Col rischio di schematizzare, all’epoca le principali aree di competenza della «nostra» filiale erano tre: gestione e controllo della moneta; ufficio studi; vigilanza su banche locali. La prima venne concentrata a Bergamo, mentre Banca d’Italia decise di mantenere a Brescia la seconda e soprattutto la terza, in quanto numerosità e vitalità delle banche presenti sul territorio giustificavano tale decisione.
L’evoluzione

Ormai la funzione sul contante non può che rimanere nella città orobica. Quanto all’ufficio studi, attività svolta da Banca d’Italia con competenze elevate e ricchezza di dati, non dubito che la Direzione di Sede di Milano avrà cura di mantenere la relazione col nostro territorio, riconosciuto per tutte le sue eccellenze.
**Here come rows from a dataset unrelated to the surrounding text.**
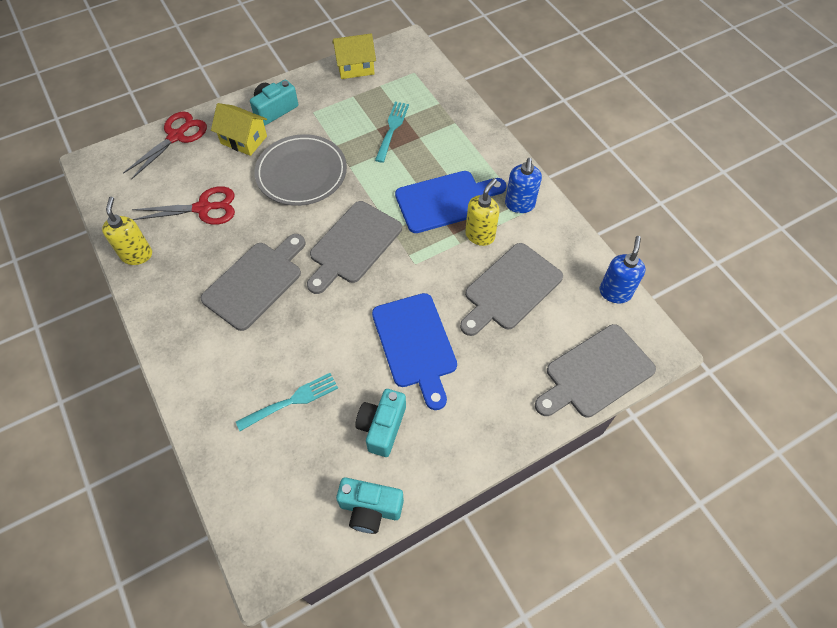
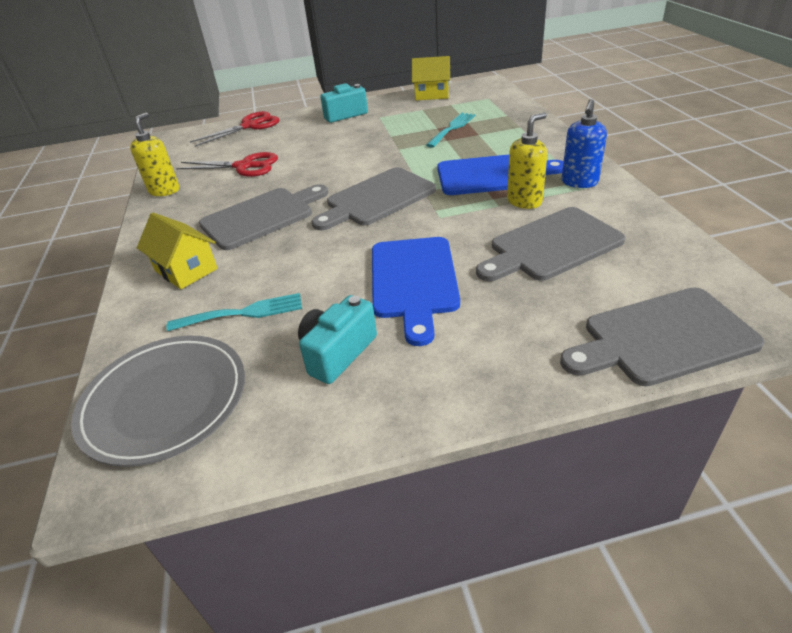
camera: 20 degrees right, 20 degrees down
yellow house [211,103,267,156] -> yellow house moved to [137,213,218,289]
grey plate [254,134,347,206] -> grey plate moved to [71,335,245,467]
turquoise camera [336,478,404,534] -> none
blue soap dispenser [599,236,645,303] -> none

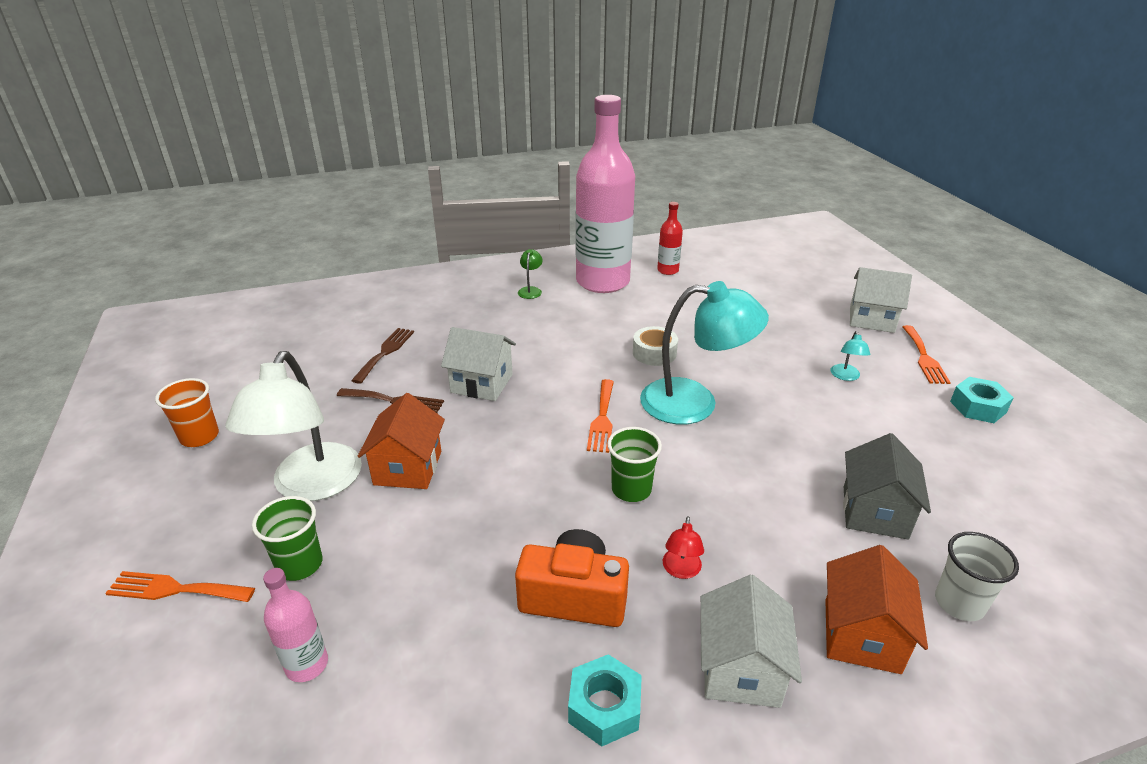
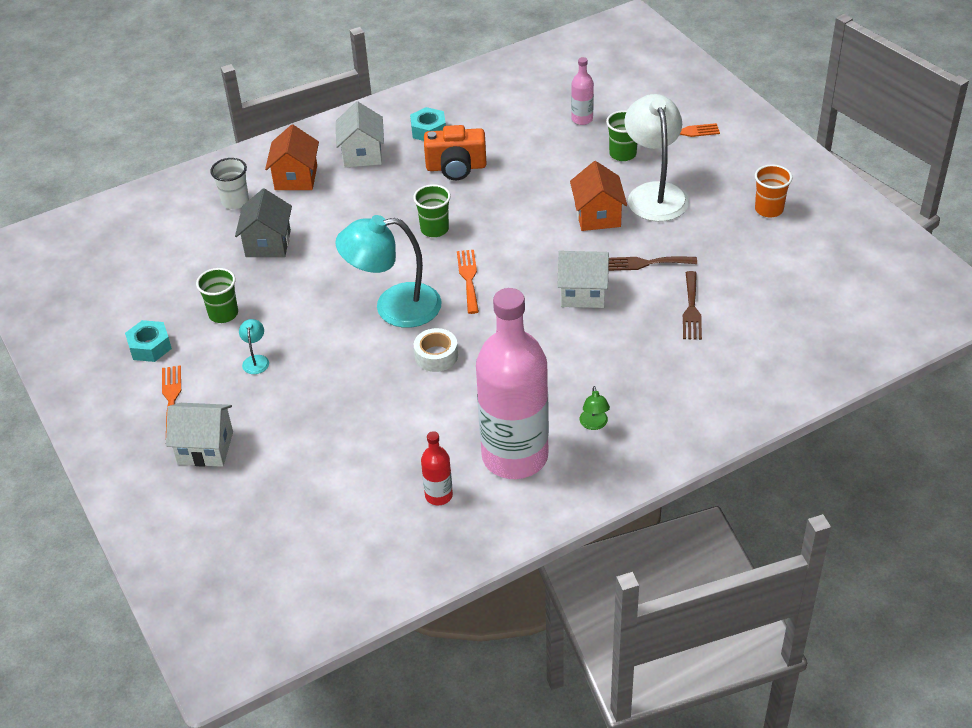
camera: 170 degrees right, 10 degrees up
red lamp [663,516,704,579] -> none
none -> green cup [196,268,238,323]

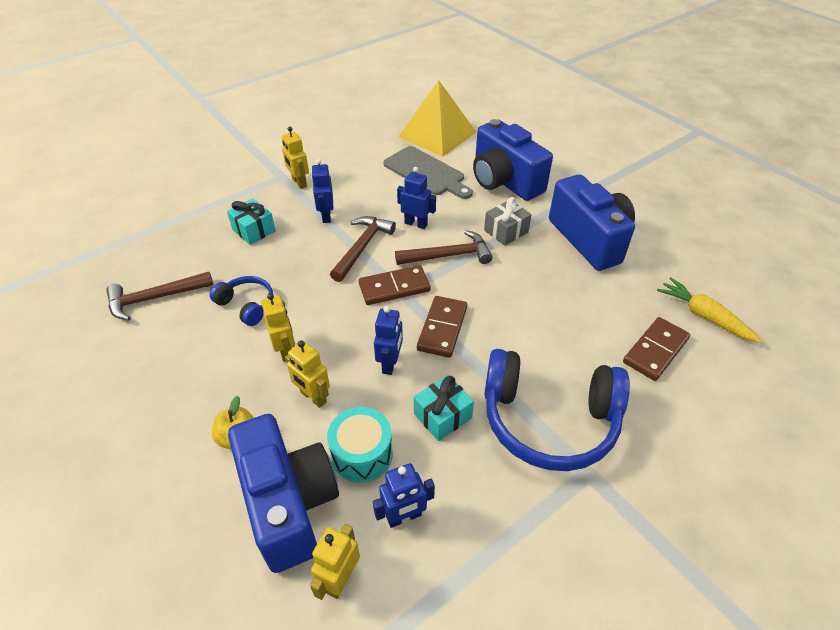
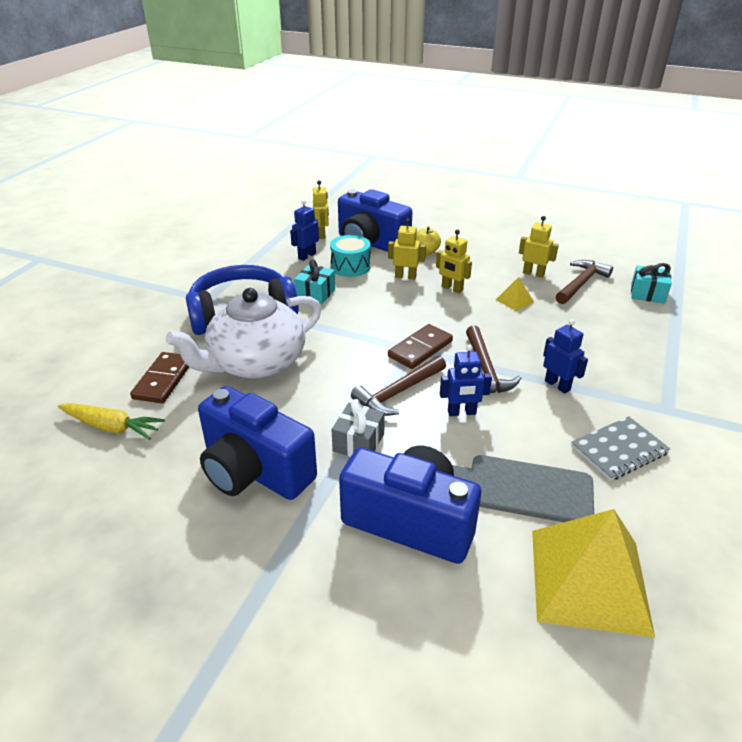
camera: 150 degrees right, 10 degrees down
blue headphones [210,276,273,326] -> yellow pyramid [496,277,534,311]
turquoise gift [227,198,276,245] -> turquoise gift moved to [631,263,672,303]
yellow robot [282,127,309,189] -> yellow robot moved to [519,216,559,278]
blue robot [374,306,403,375] -> none
brown domino [417,296,467,358] -> none
none -> white teapot [166,288,322,379]
none -> grey notebook [571,416,670,481]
Riflessioni più articolate merita la funzione di vigilanza delle banche locali. La nostra provincia diede il suo contributo (anche sofferto) al fenomeno di concentrazione dell’industria bancaria con l’integrazione di Ubi in Intesa SanPaolo.
Oggi, oltre ad alcune significative banche locali, Brescia si caratterizza per la presenza e il ruolo (crescente) delle sette banche di credito cooperativo con 55mila soci e 250mila clienti, 217 sportelli in 135 Comuni (in 39 come unica banca) e quote di mercato del 17,2% per i crediti al settore del commercio, 17,5% alle costruzioni, 17,6% ad attività professionali, 26,7% al turismo, 27,2% all’agricoltura.
L’autoriforma del 2016 ha visto l’adesione obbligatoria a uno dei due Gruppi Bancari Cooperativi da parte delle Bcc, che rimangono di proprietà dei soci, titolari della specifica licenza bancaria ed esclusive azioniste del Gruppo cui aderiscono. Considerate le dimensioni, entrambi i Gruppi sono sottoposti alla vigilanza diretta della Bce, in luogo del precedente rapporto fra Bcc e Banca d'Italia. Le realtà vigilate a livello locale si sono così di molto ridotte. Nel nostro territorio l’azione è svolta dalla Filiale di Brescia ma la responsabilità fa già capo a Milano.
Biodiversità bancaria
«In molti Paesi le banche stanno espandendo i canali digitali e parallelamente riducendo il numero degli sportelli fisici. La minore capillarità della rete bancaria può ricreare anche solo temporaneamente barriere all’utilizzo dei servizi finanziari che in passato erano state superate». Così il Governatore di Banca d’Italia, Fabio Panetta, alla presentazione del libro in cui la rettrice della Cattolica di Milano, Elena Beccalli, ha sottolineato il ruolo delle Bcc nel «mitigare questi rischi, in virtù del loro radicamento territoriale e della prossimità ai clienti a contatto con dei soggetti vulnerabili che faticano a adattarsi al nuovo mondo digitale come le pmi o le persone più anziane».
Si tende a porre l’attenzione alla componente del sistema economico e finanziario di maggiori dimensioni e peso mediatico. Ancor di più nel comparto del credito: alla prima stagione di concentrazioni sta seguendo una seconda, senza che il dibattito tenga conto di altre realtà importanti, di dimensioni inferiori, che con sforzo quotidiano innervano i sistemi economici territoriali, anche i più periferici. Forse non si è ancora compreso il vero valore della «biodiversità bancaria» che, come quella imprenditoriale, può garantire agli attori economici e sociali una pluralità di approcci, una maggior concorrenza «del» e «nel» mercato, la salvaguardia dall’omologazione e dal pensiero unico.
Il dibattito sulla filiale perduta non deve farci correre il rischio di distrarre l’attenzione dalla luna, per concentrarci sul dito che la indica. Le banche «di comunità» insieme a quelle «grandi» possono operare per dare risposte adeguate a tutte le esigenze, moderne o più tradizionali, di una provincia sempre più «glocale», in una concorrenza nella quale ognuno fa ciò che sa fare meglio, a tutto vantaggio del cliente. Il ruolo della Banca d’Italia sarà ancora prezioso, coniugando esigenze di razionalizzazione e sensibilità al locale.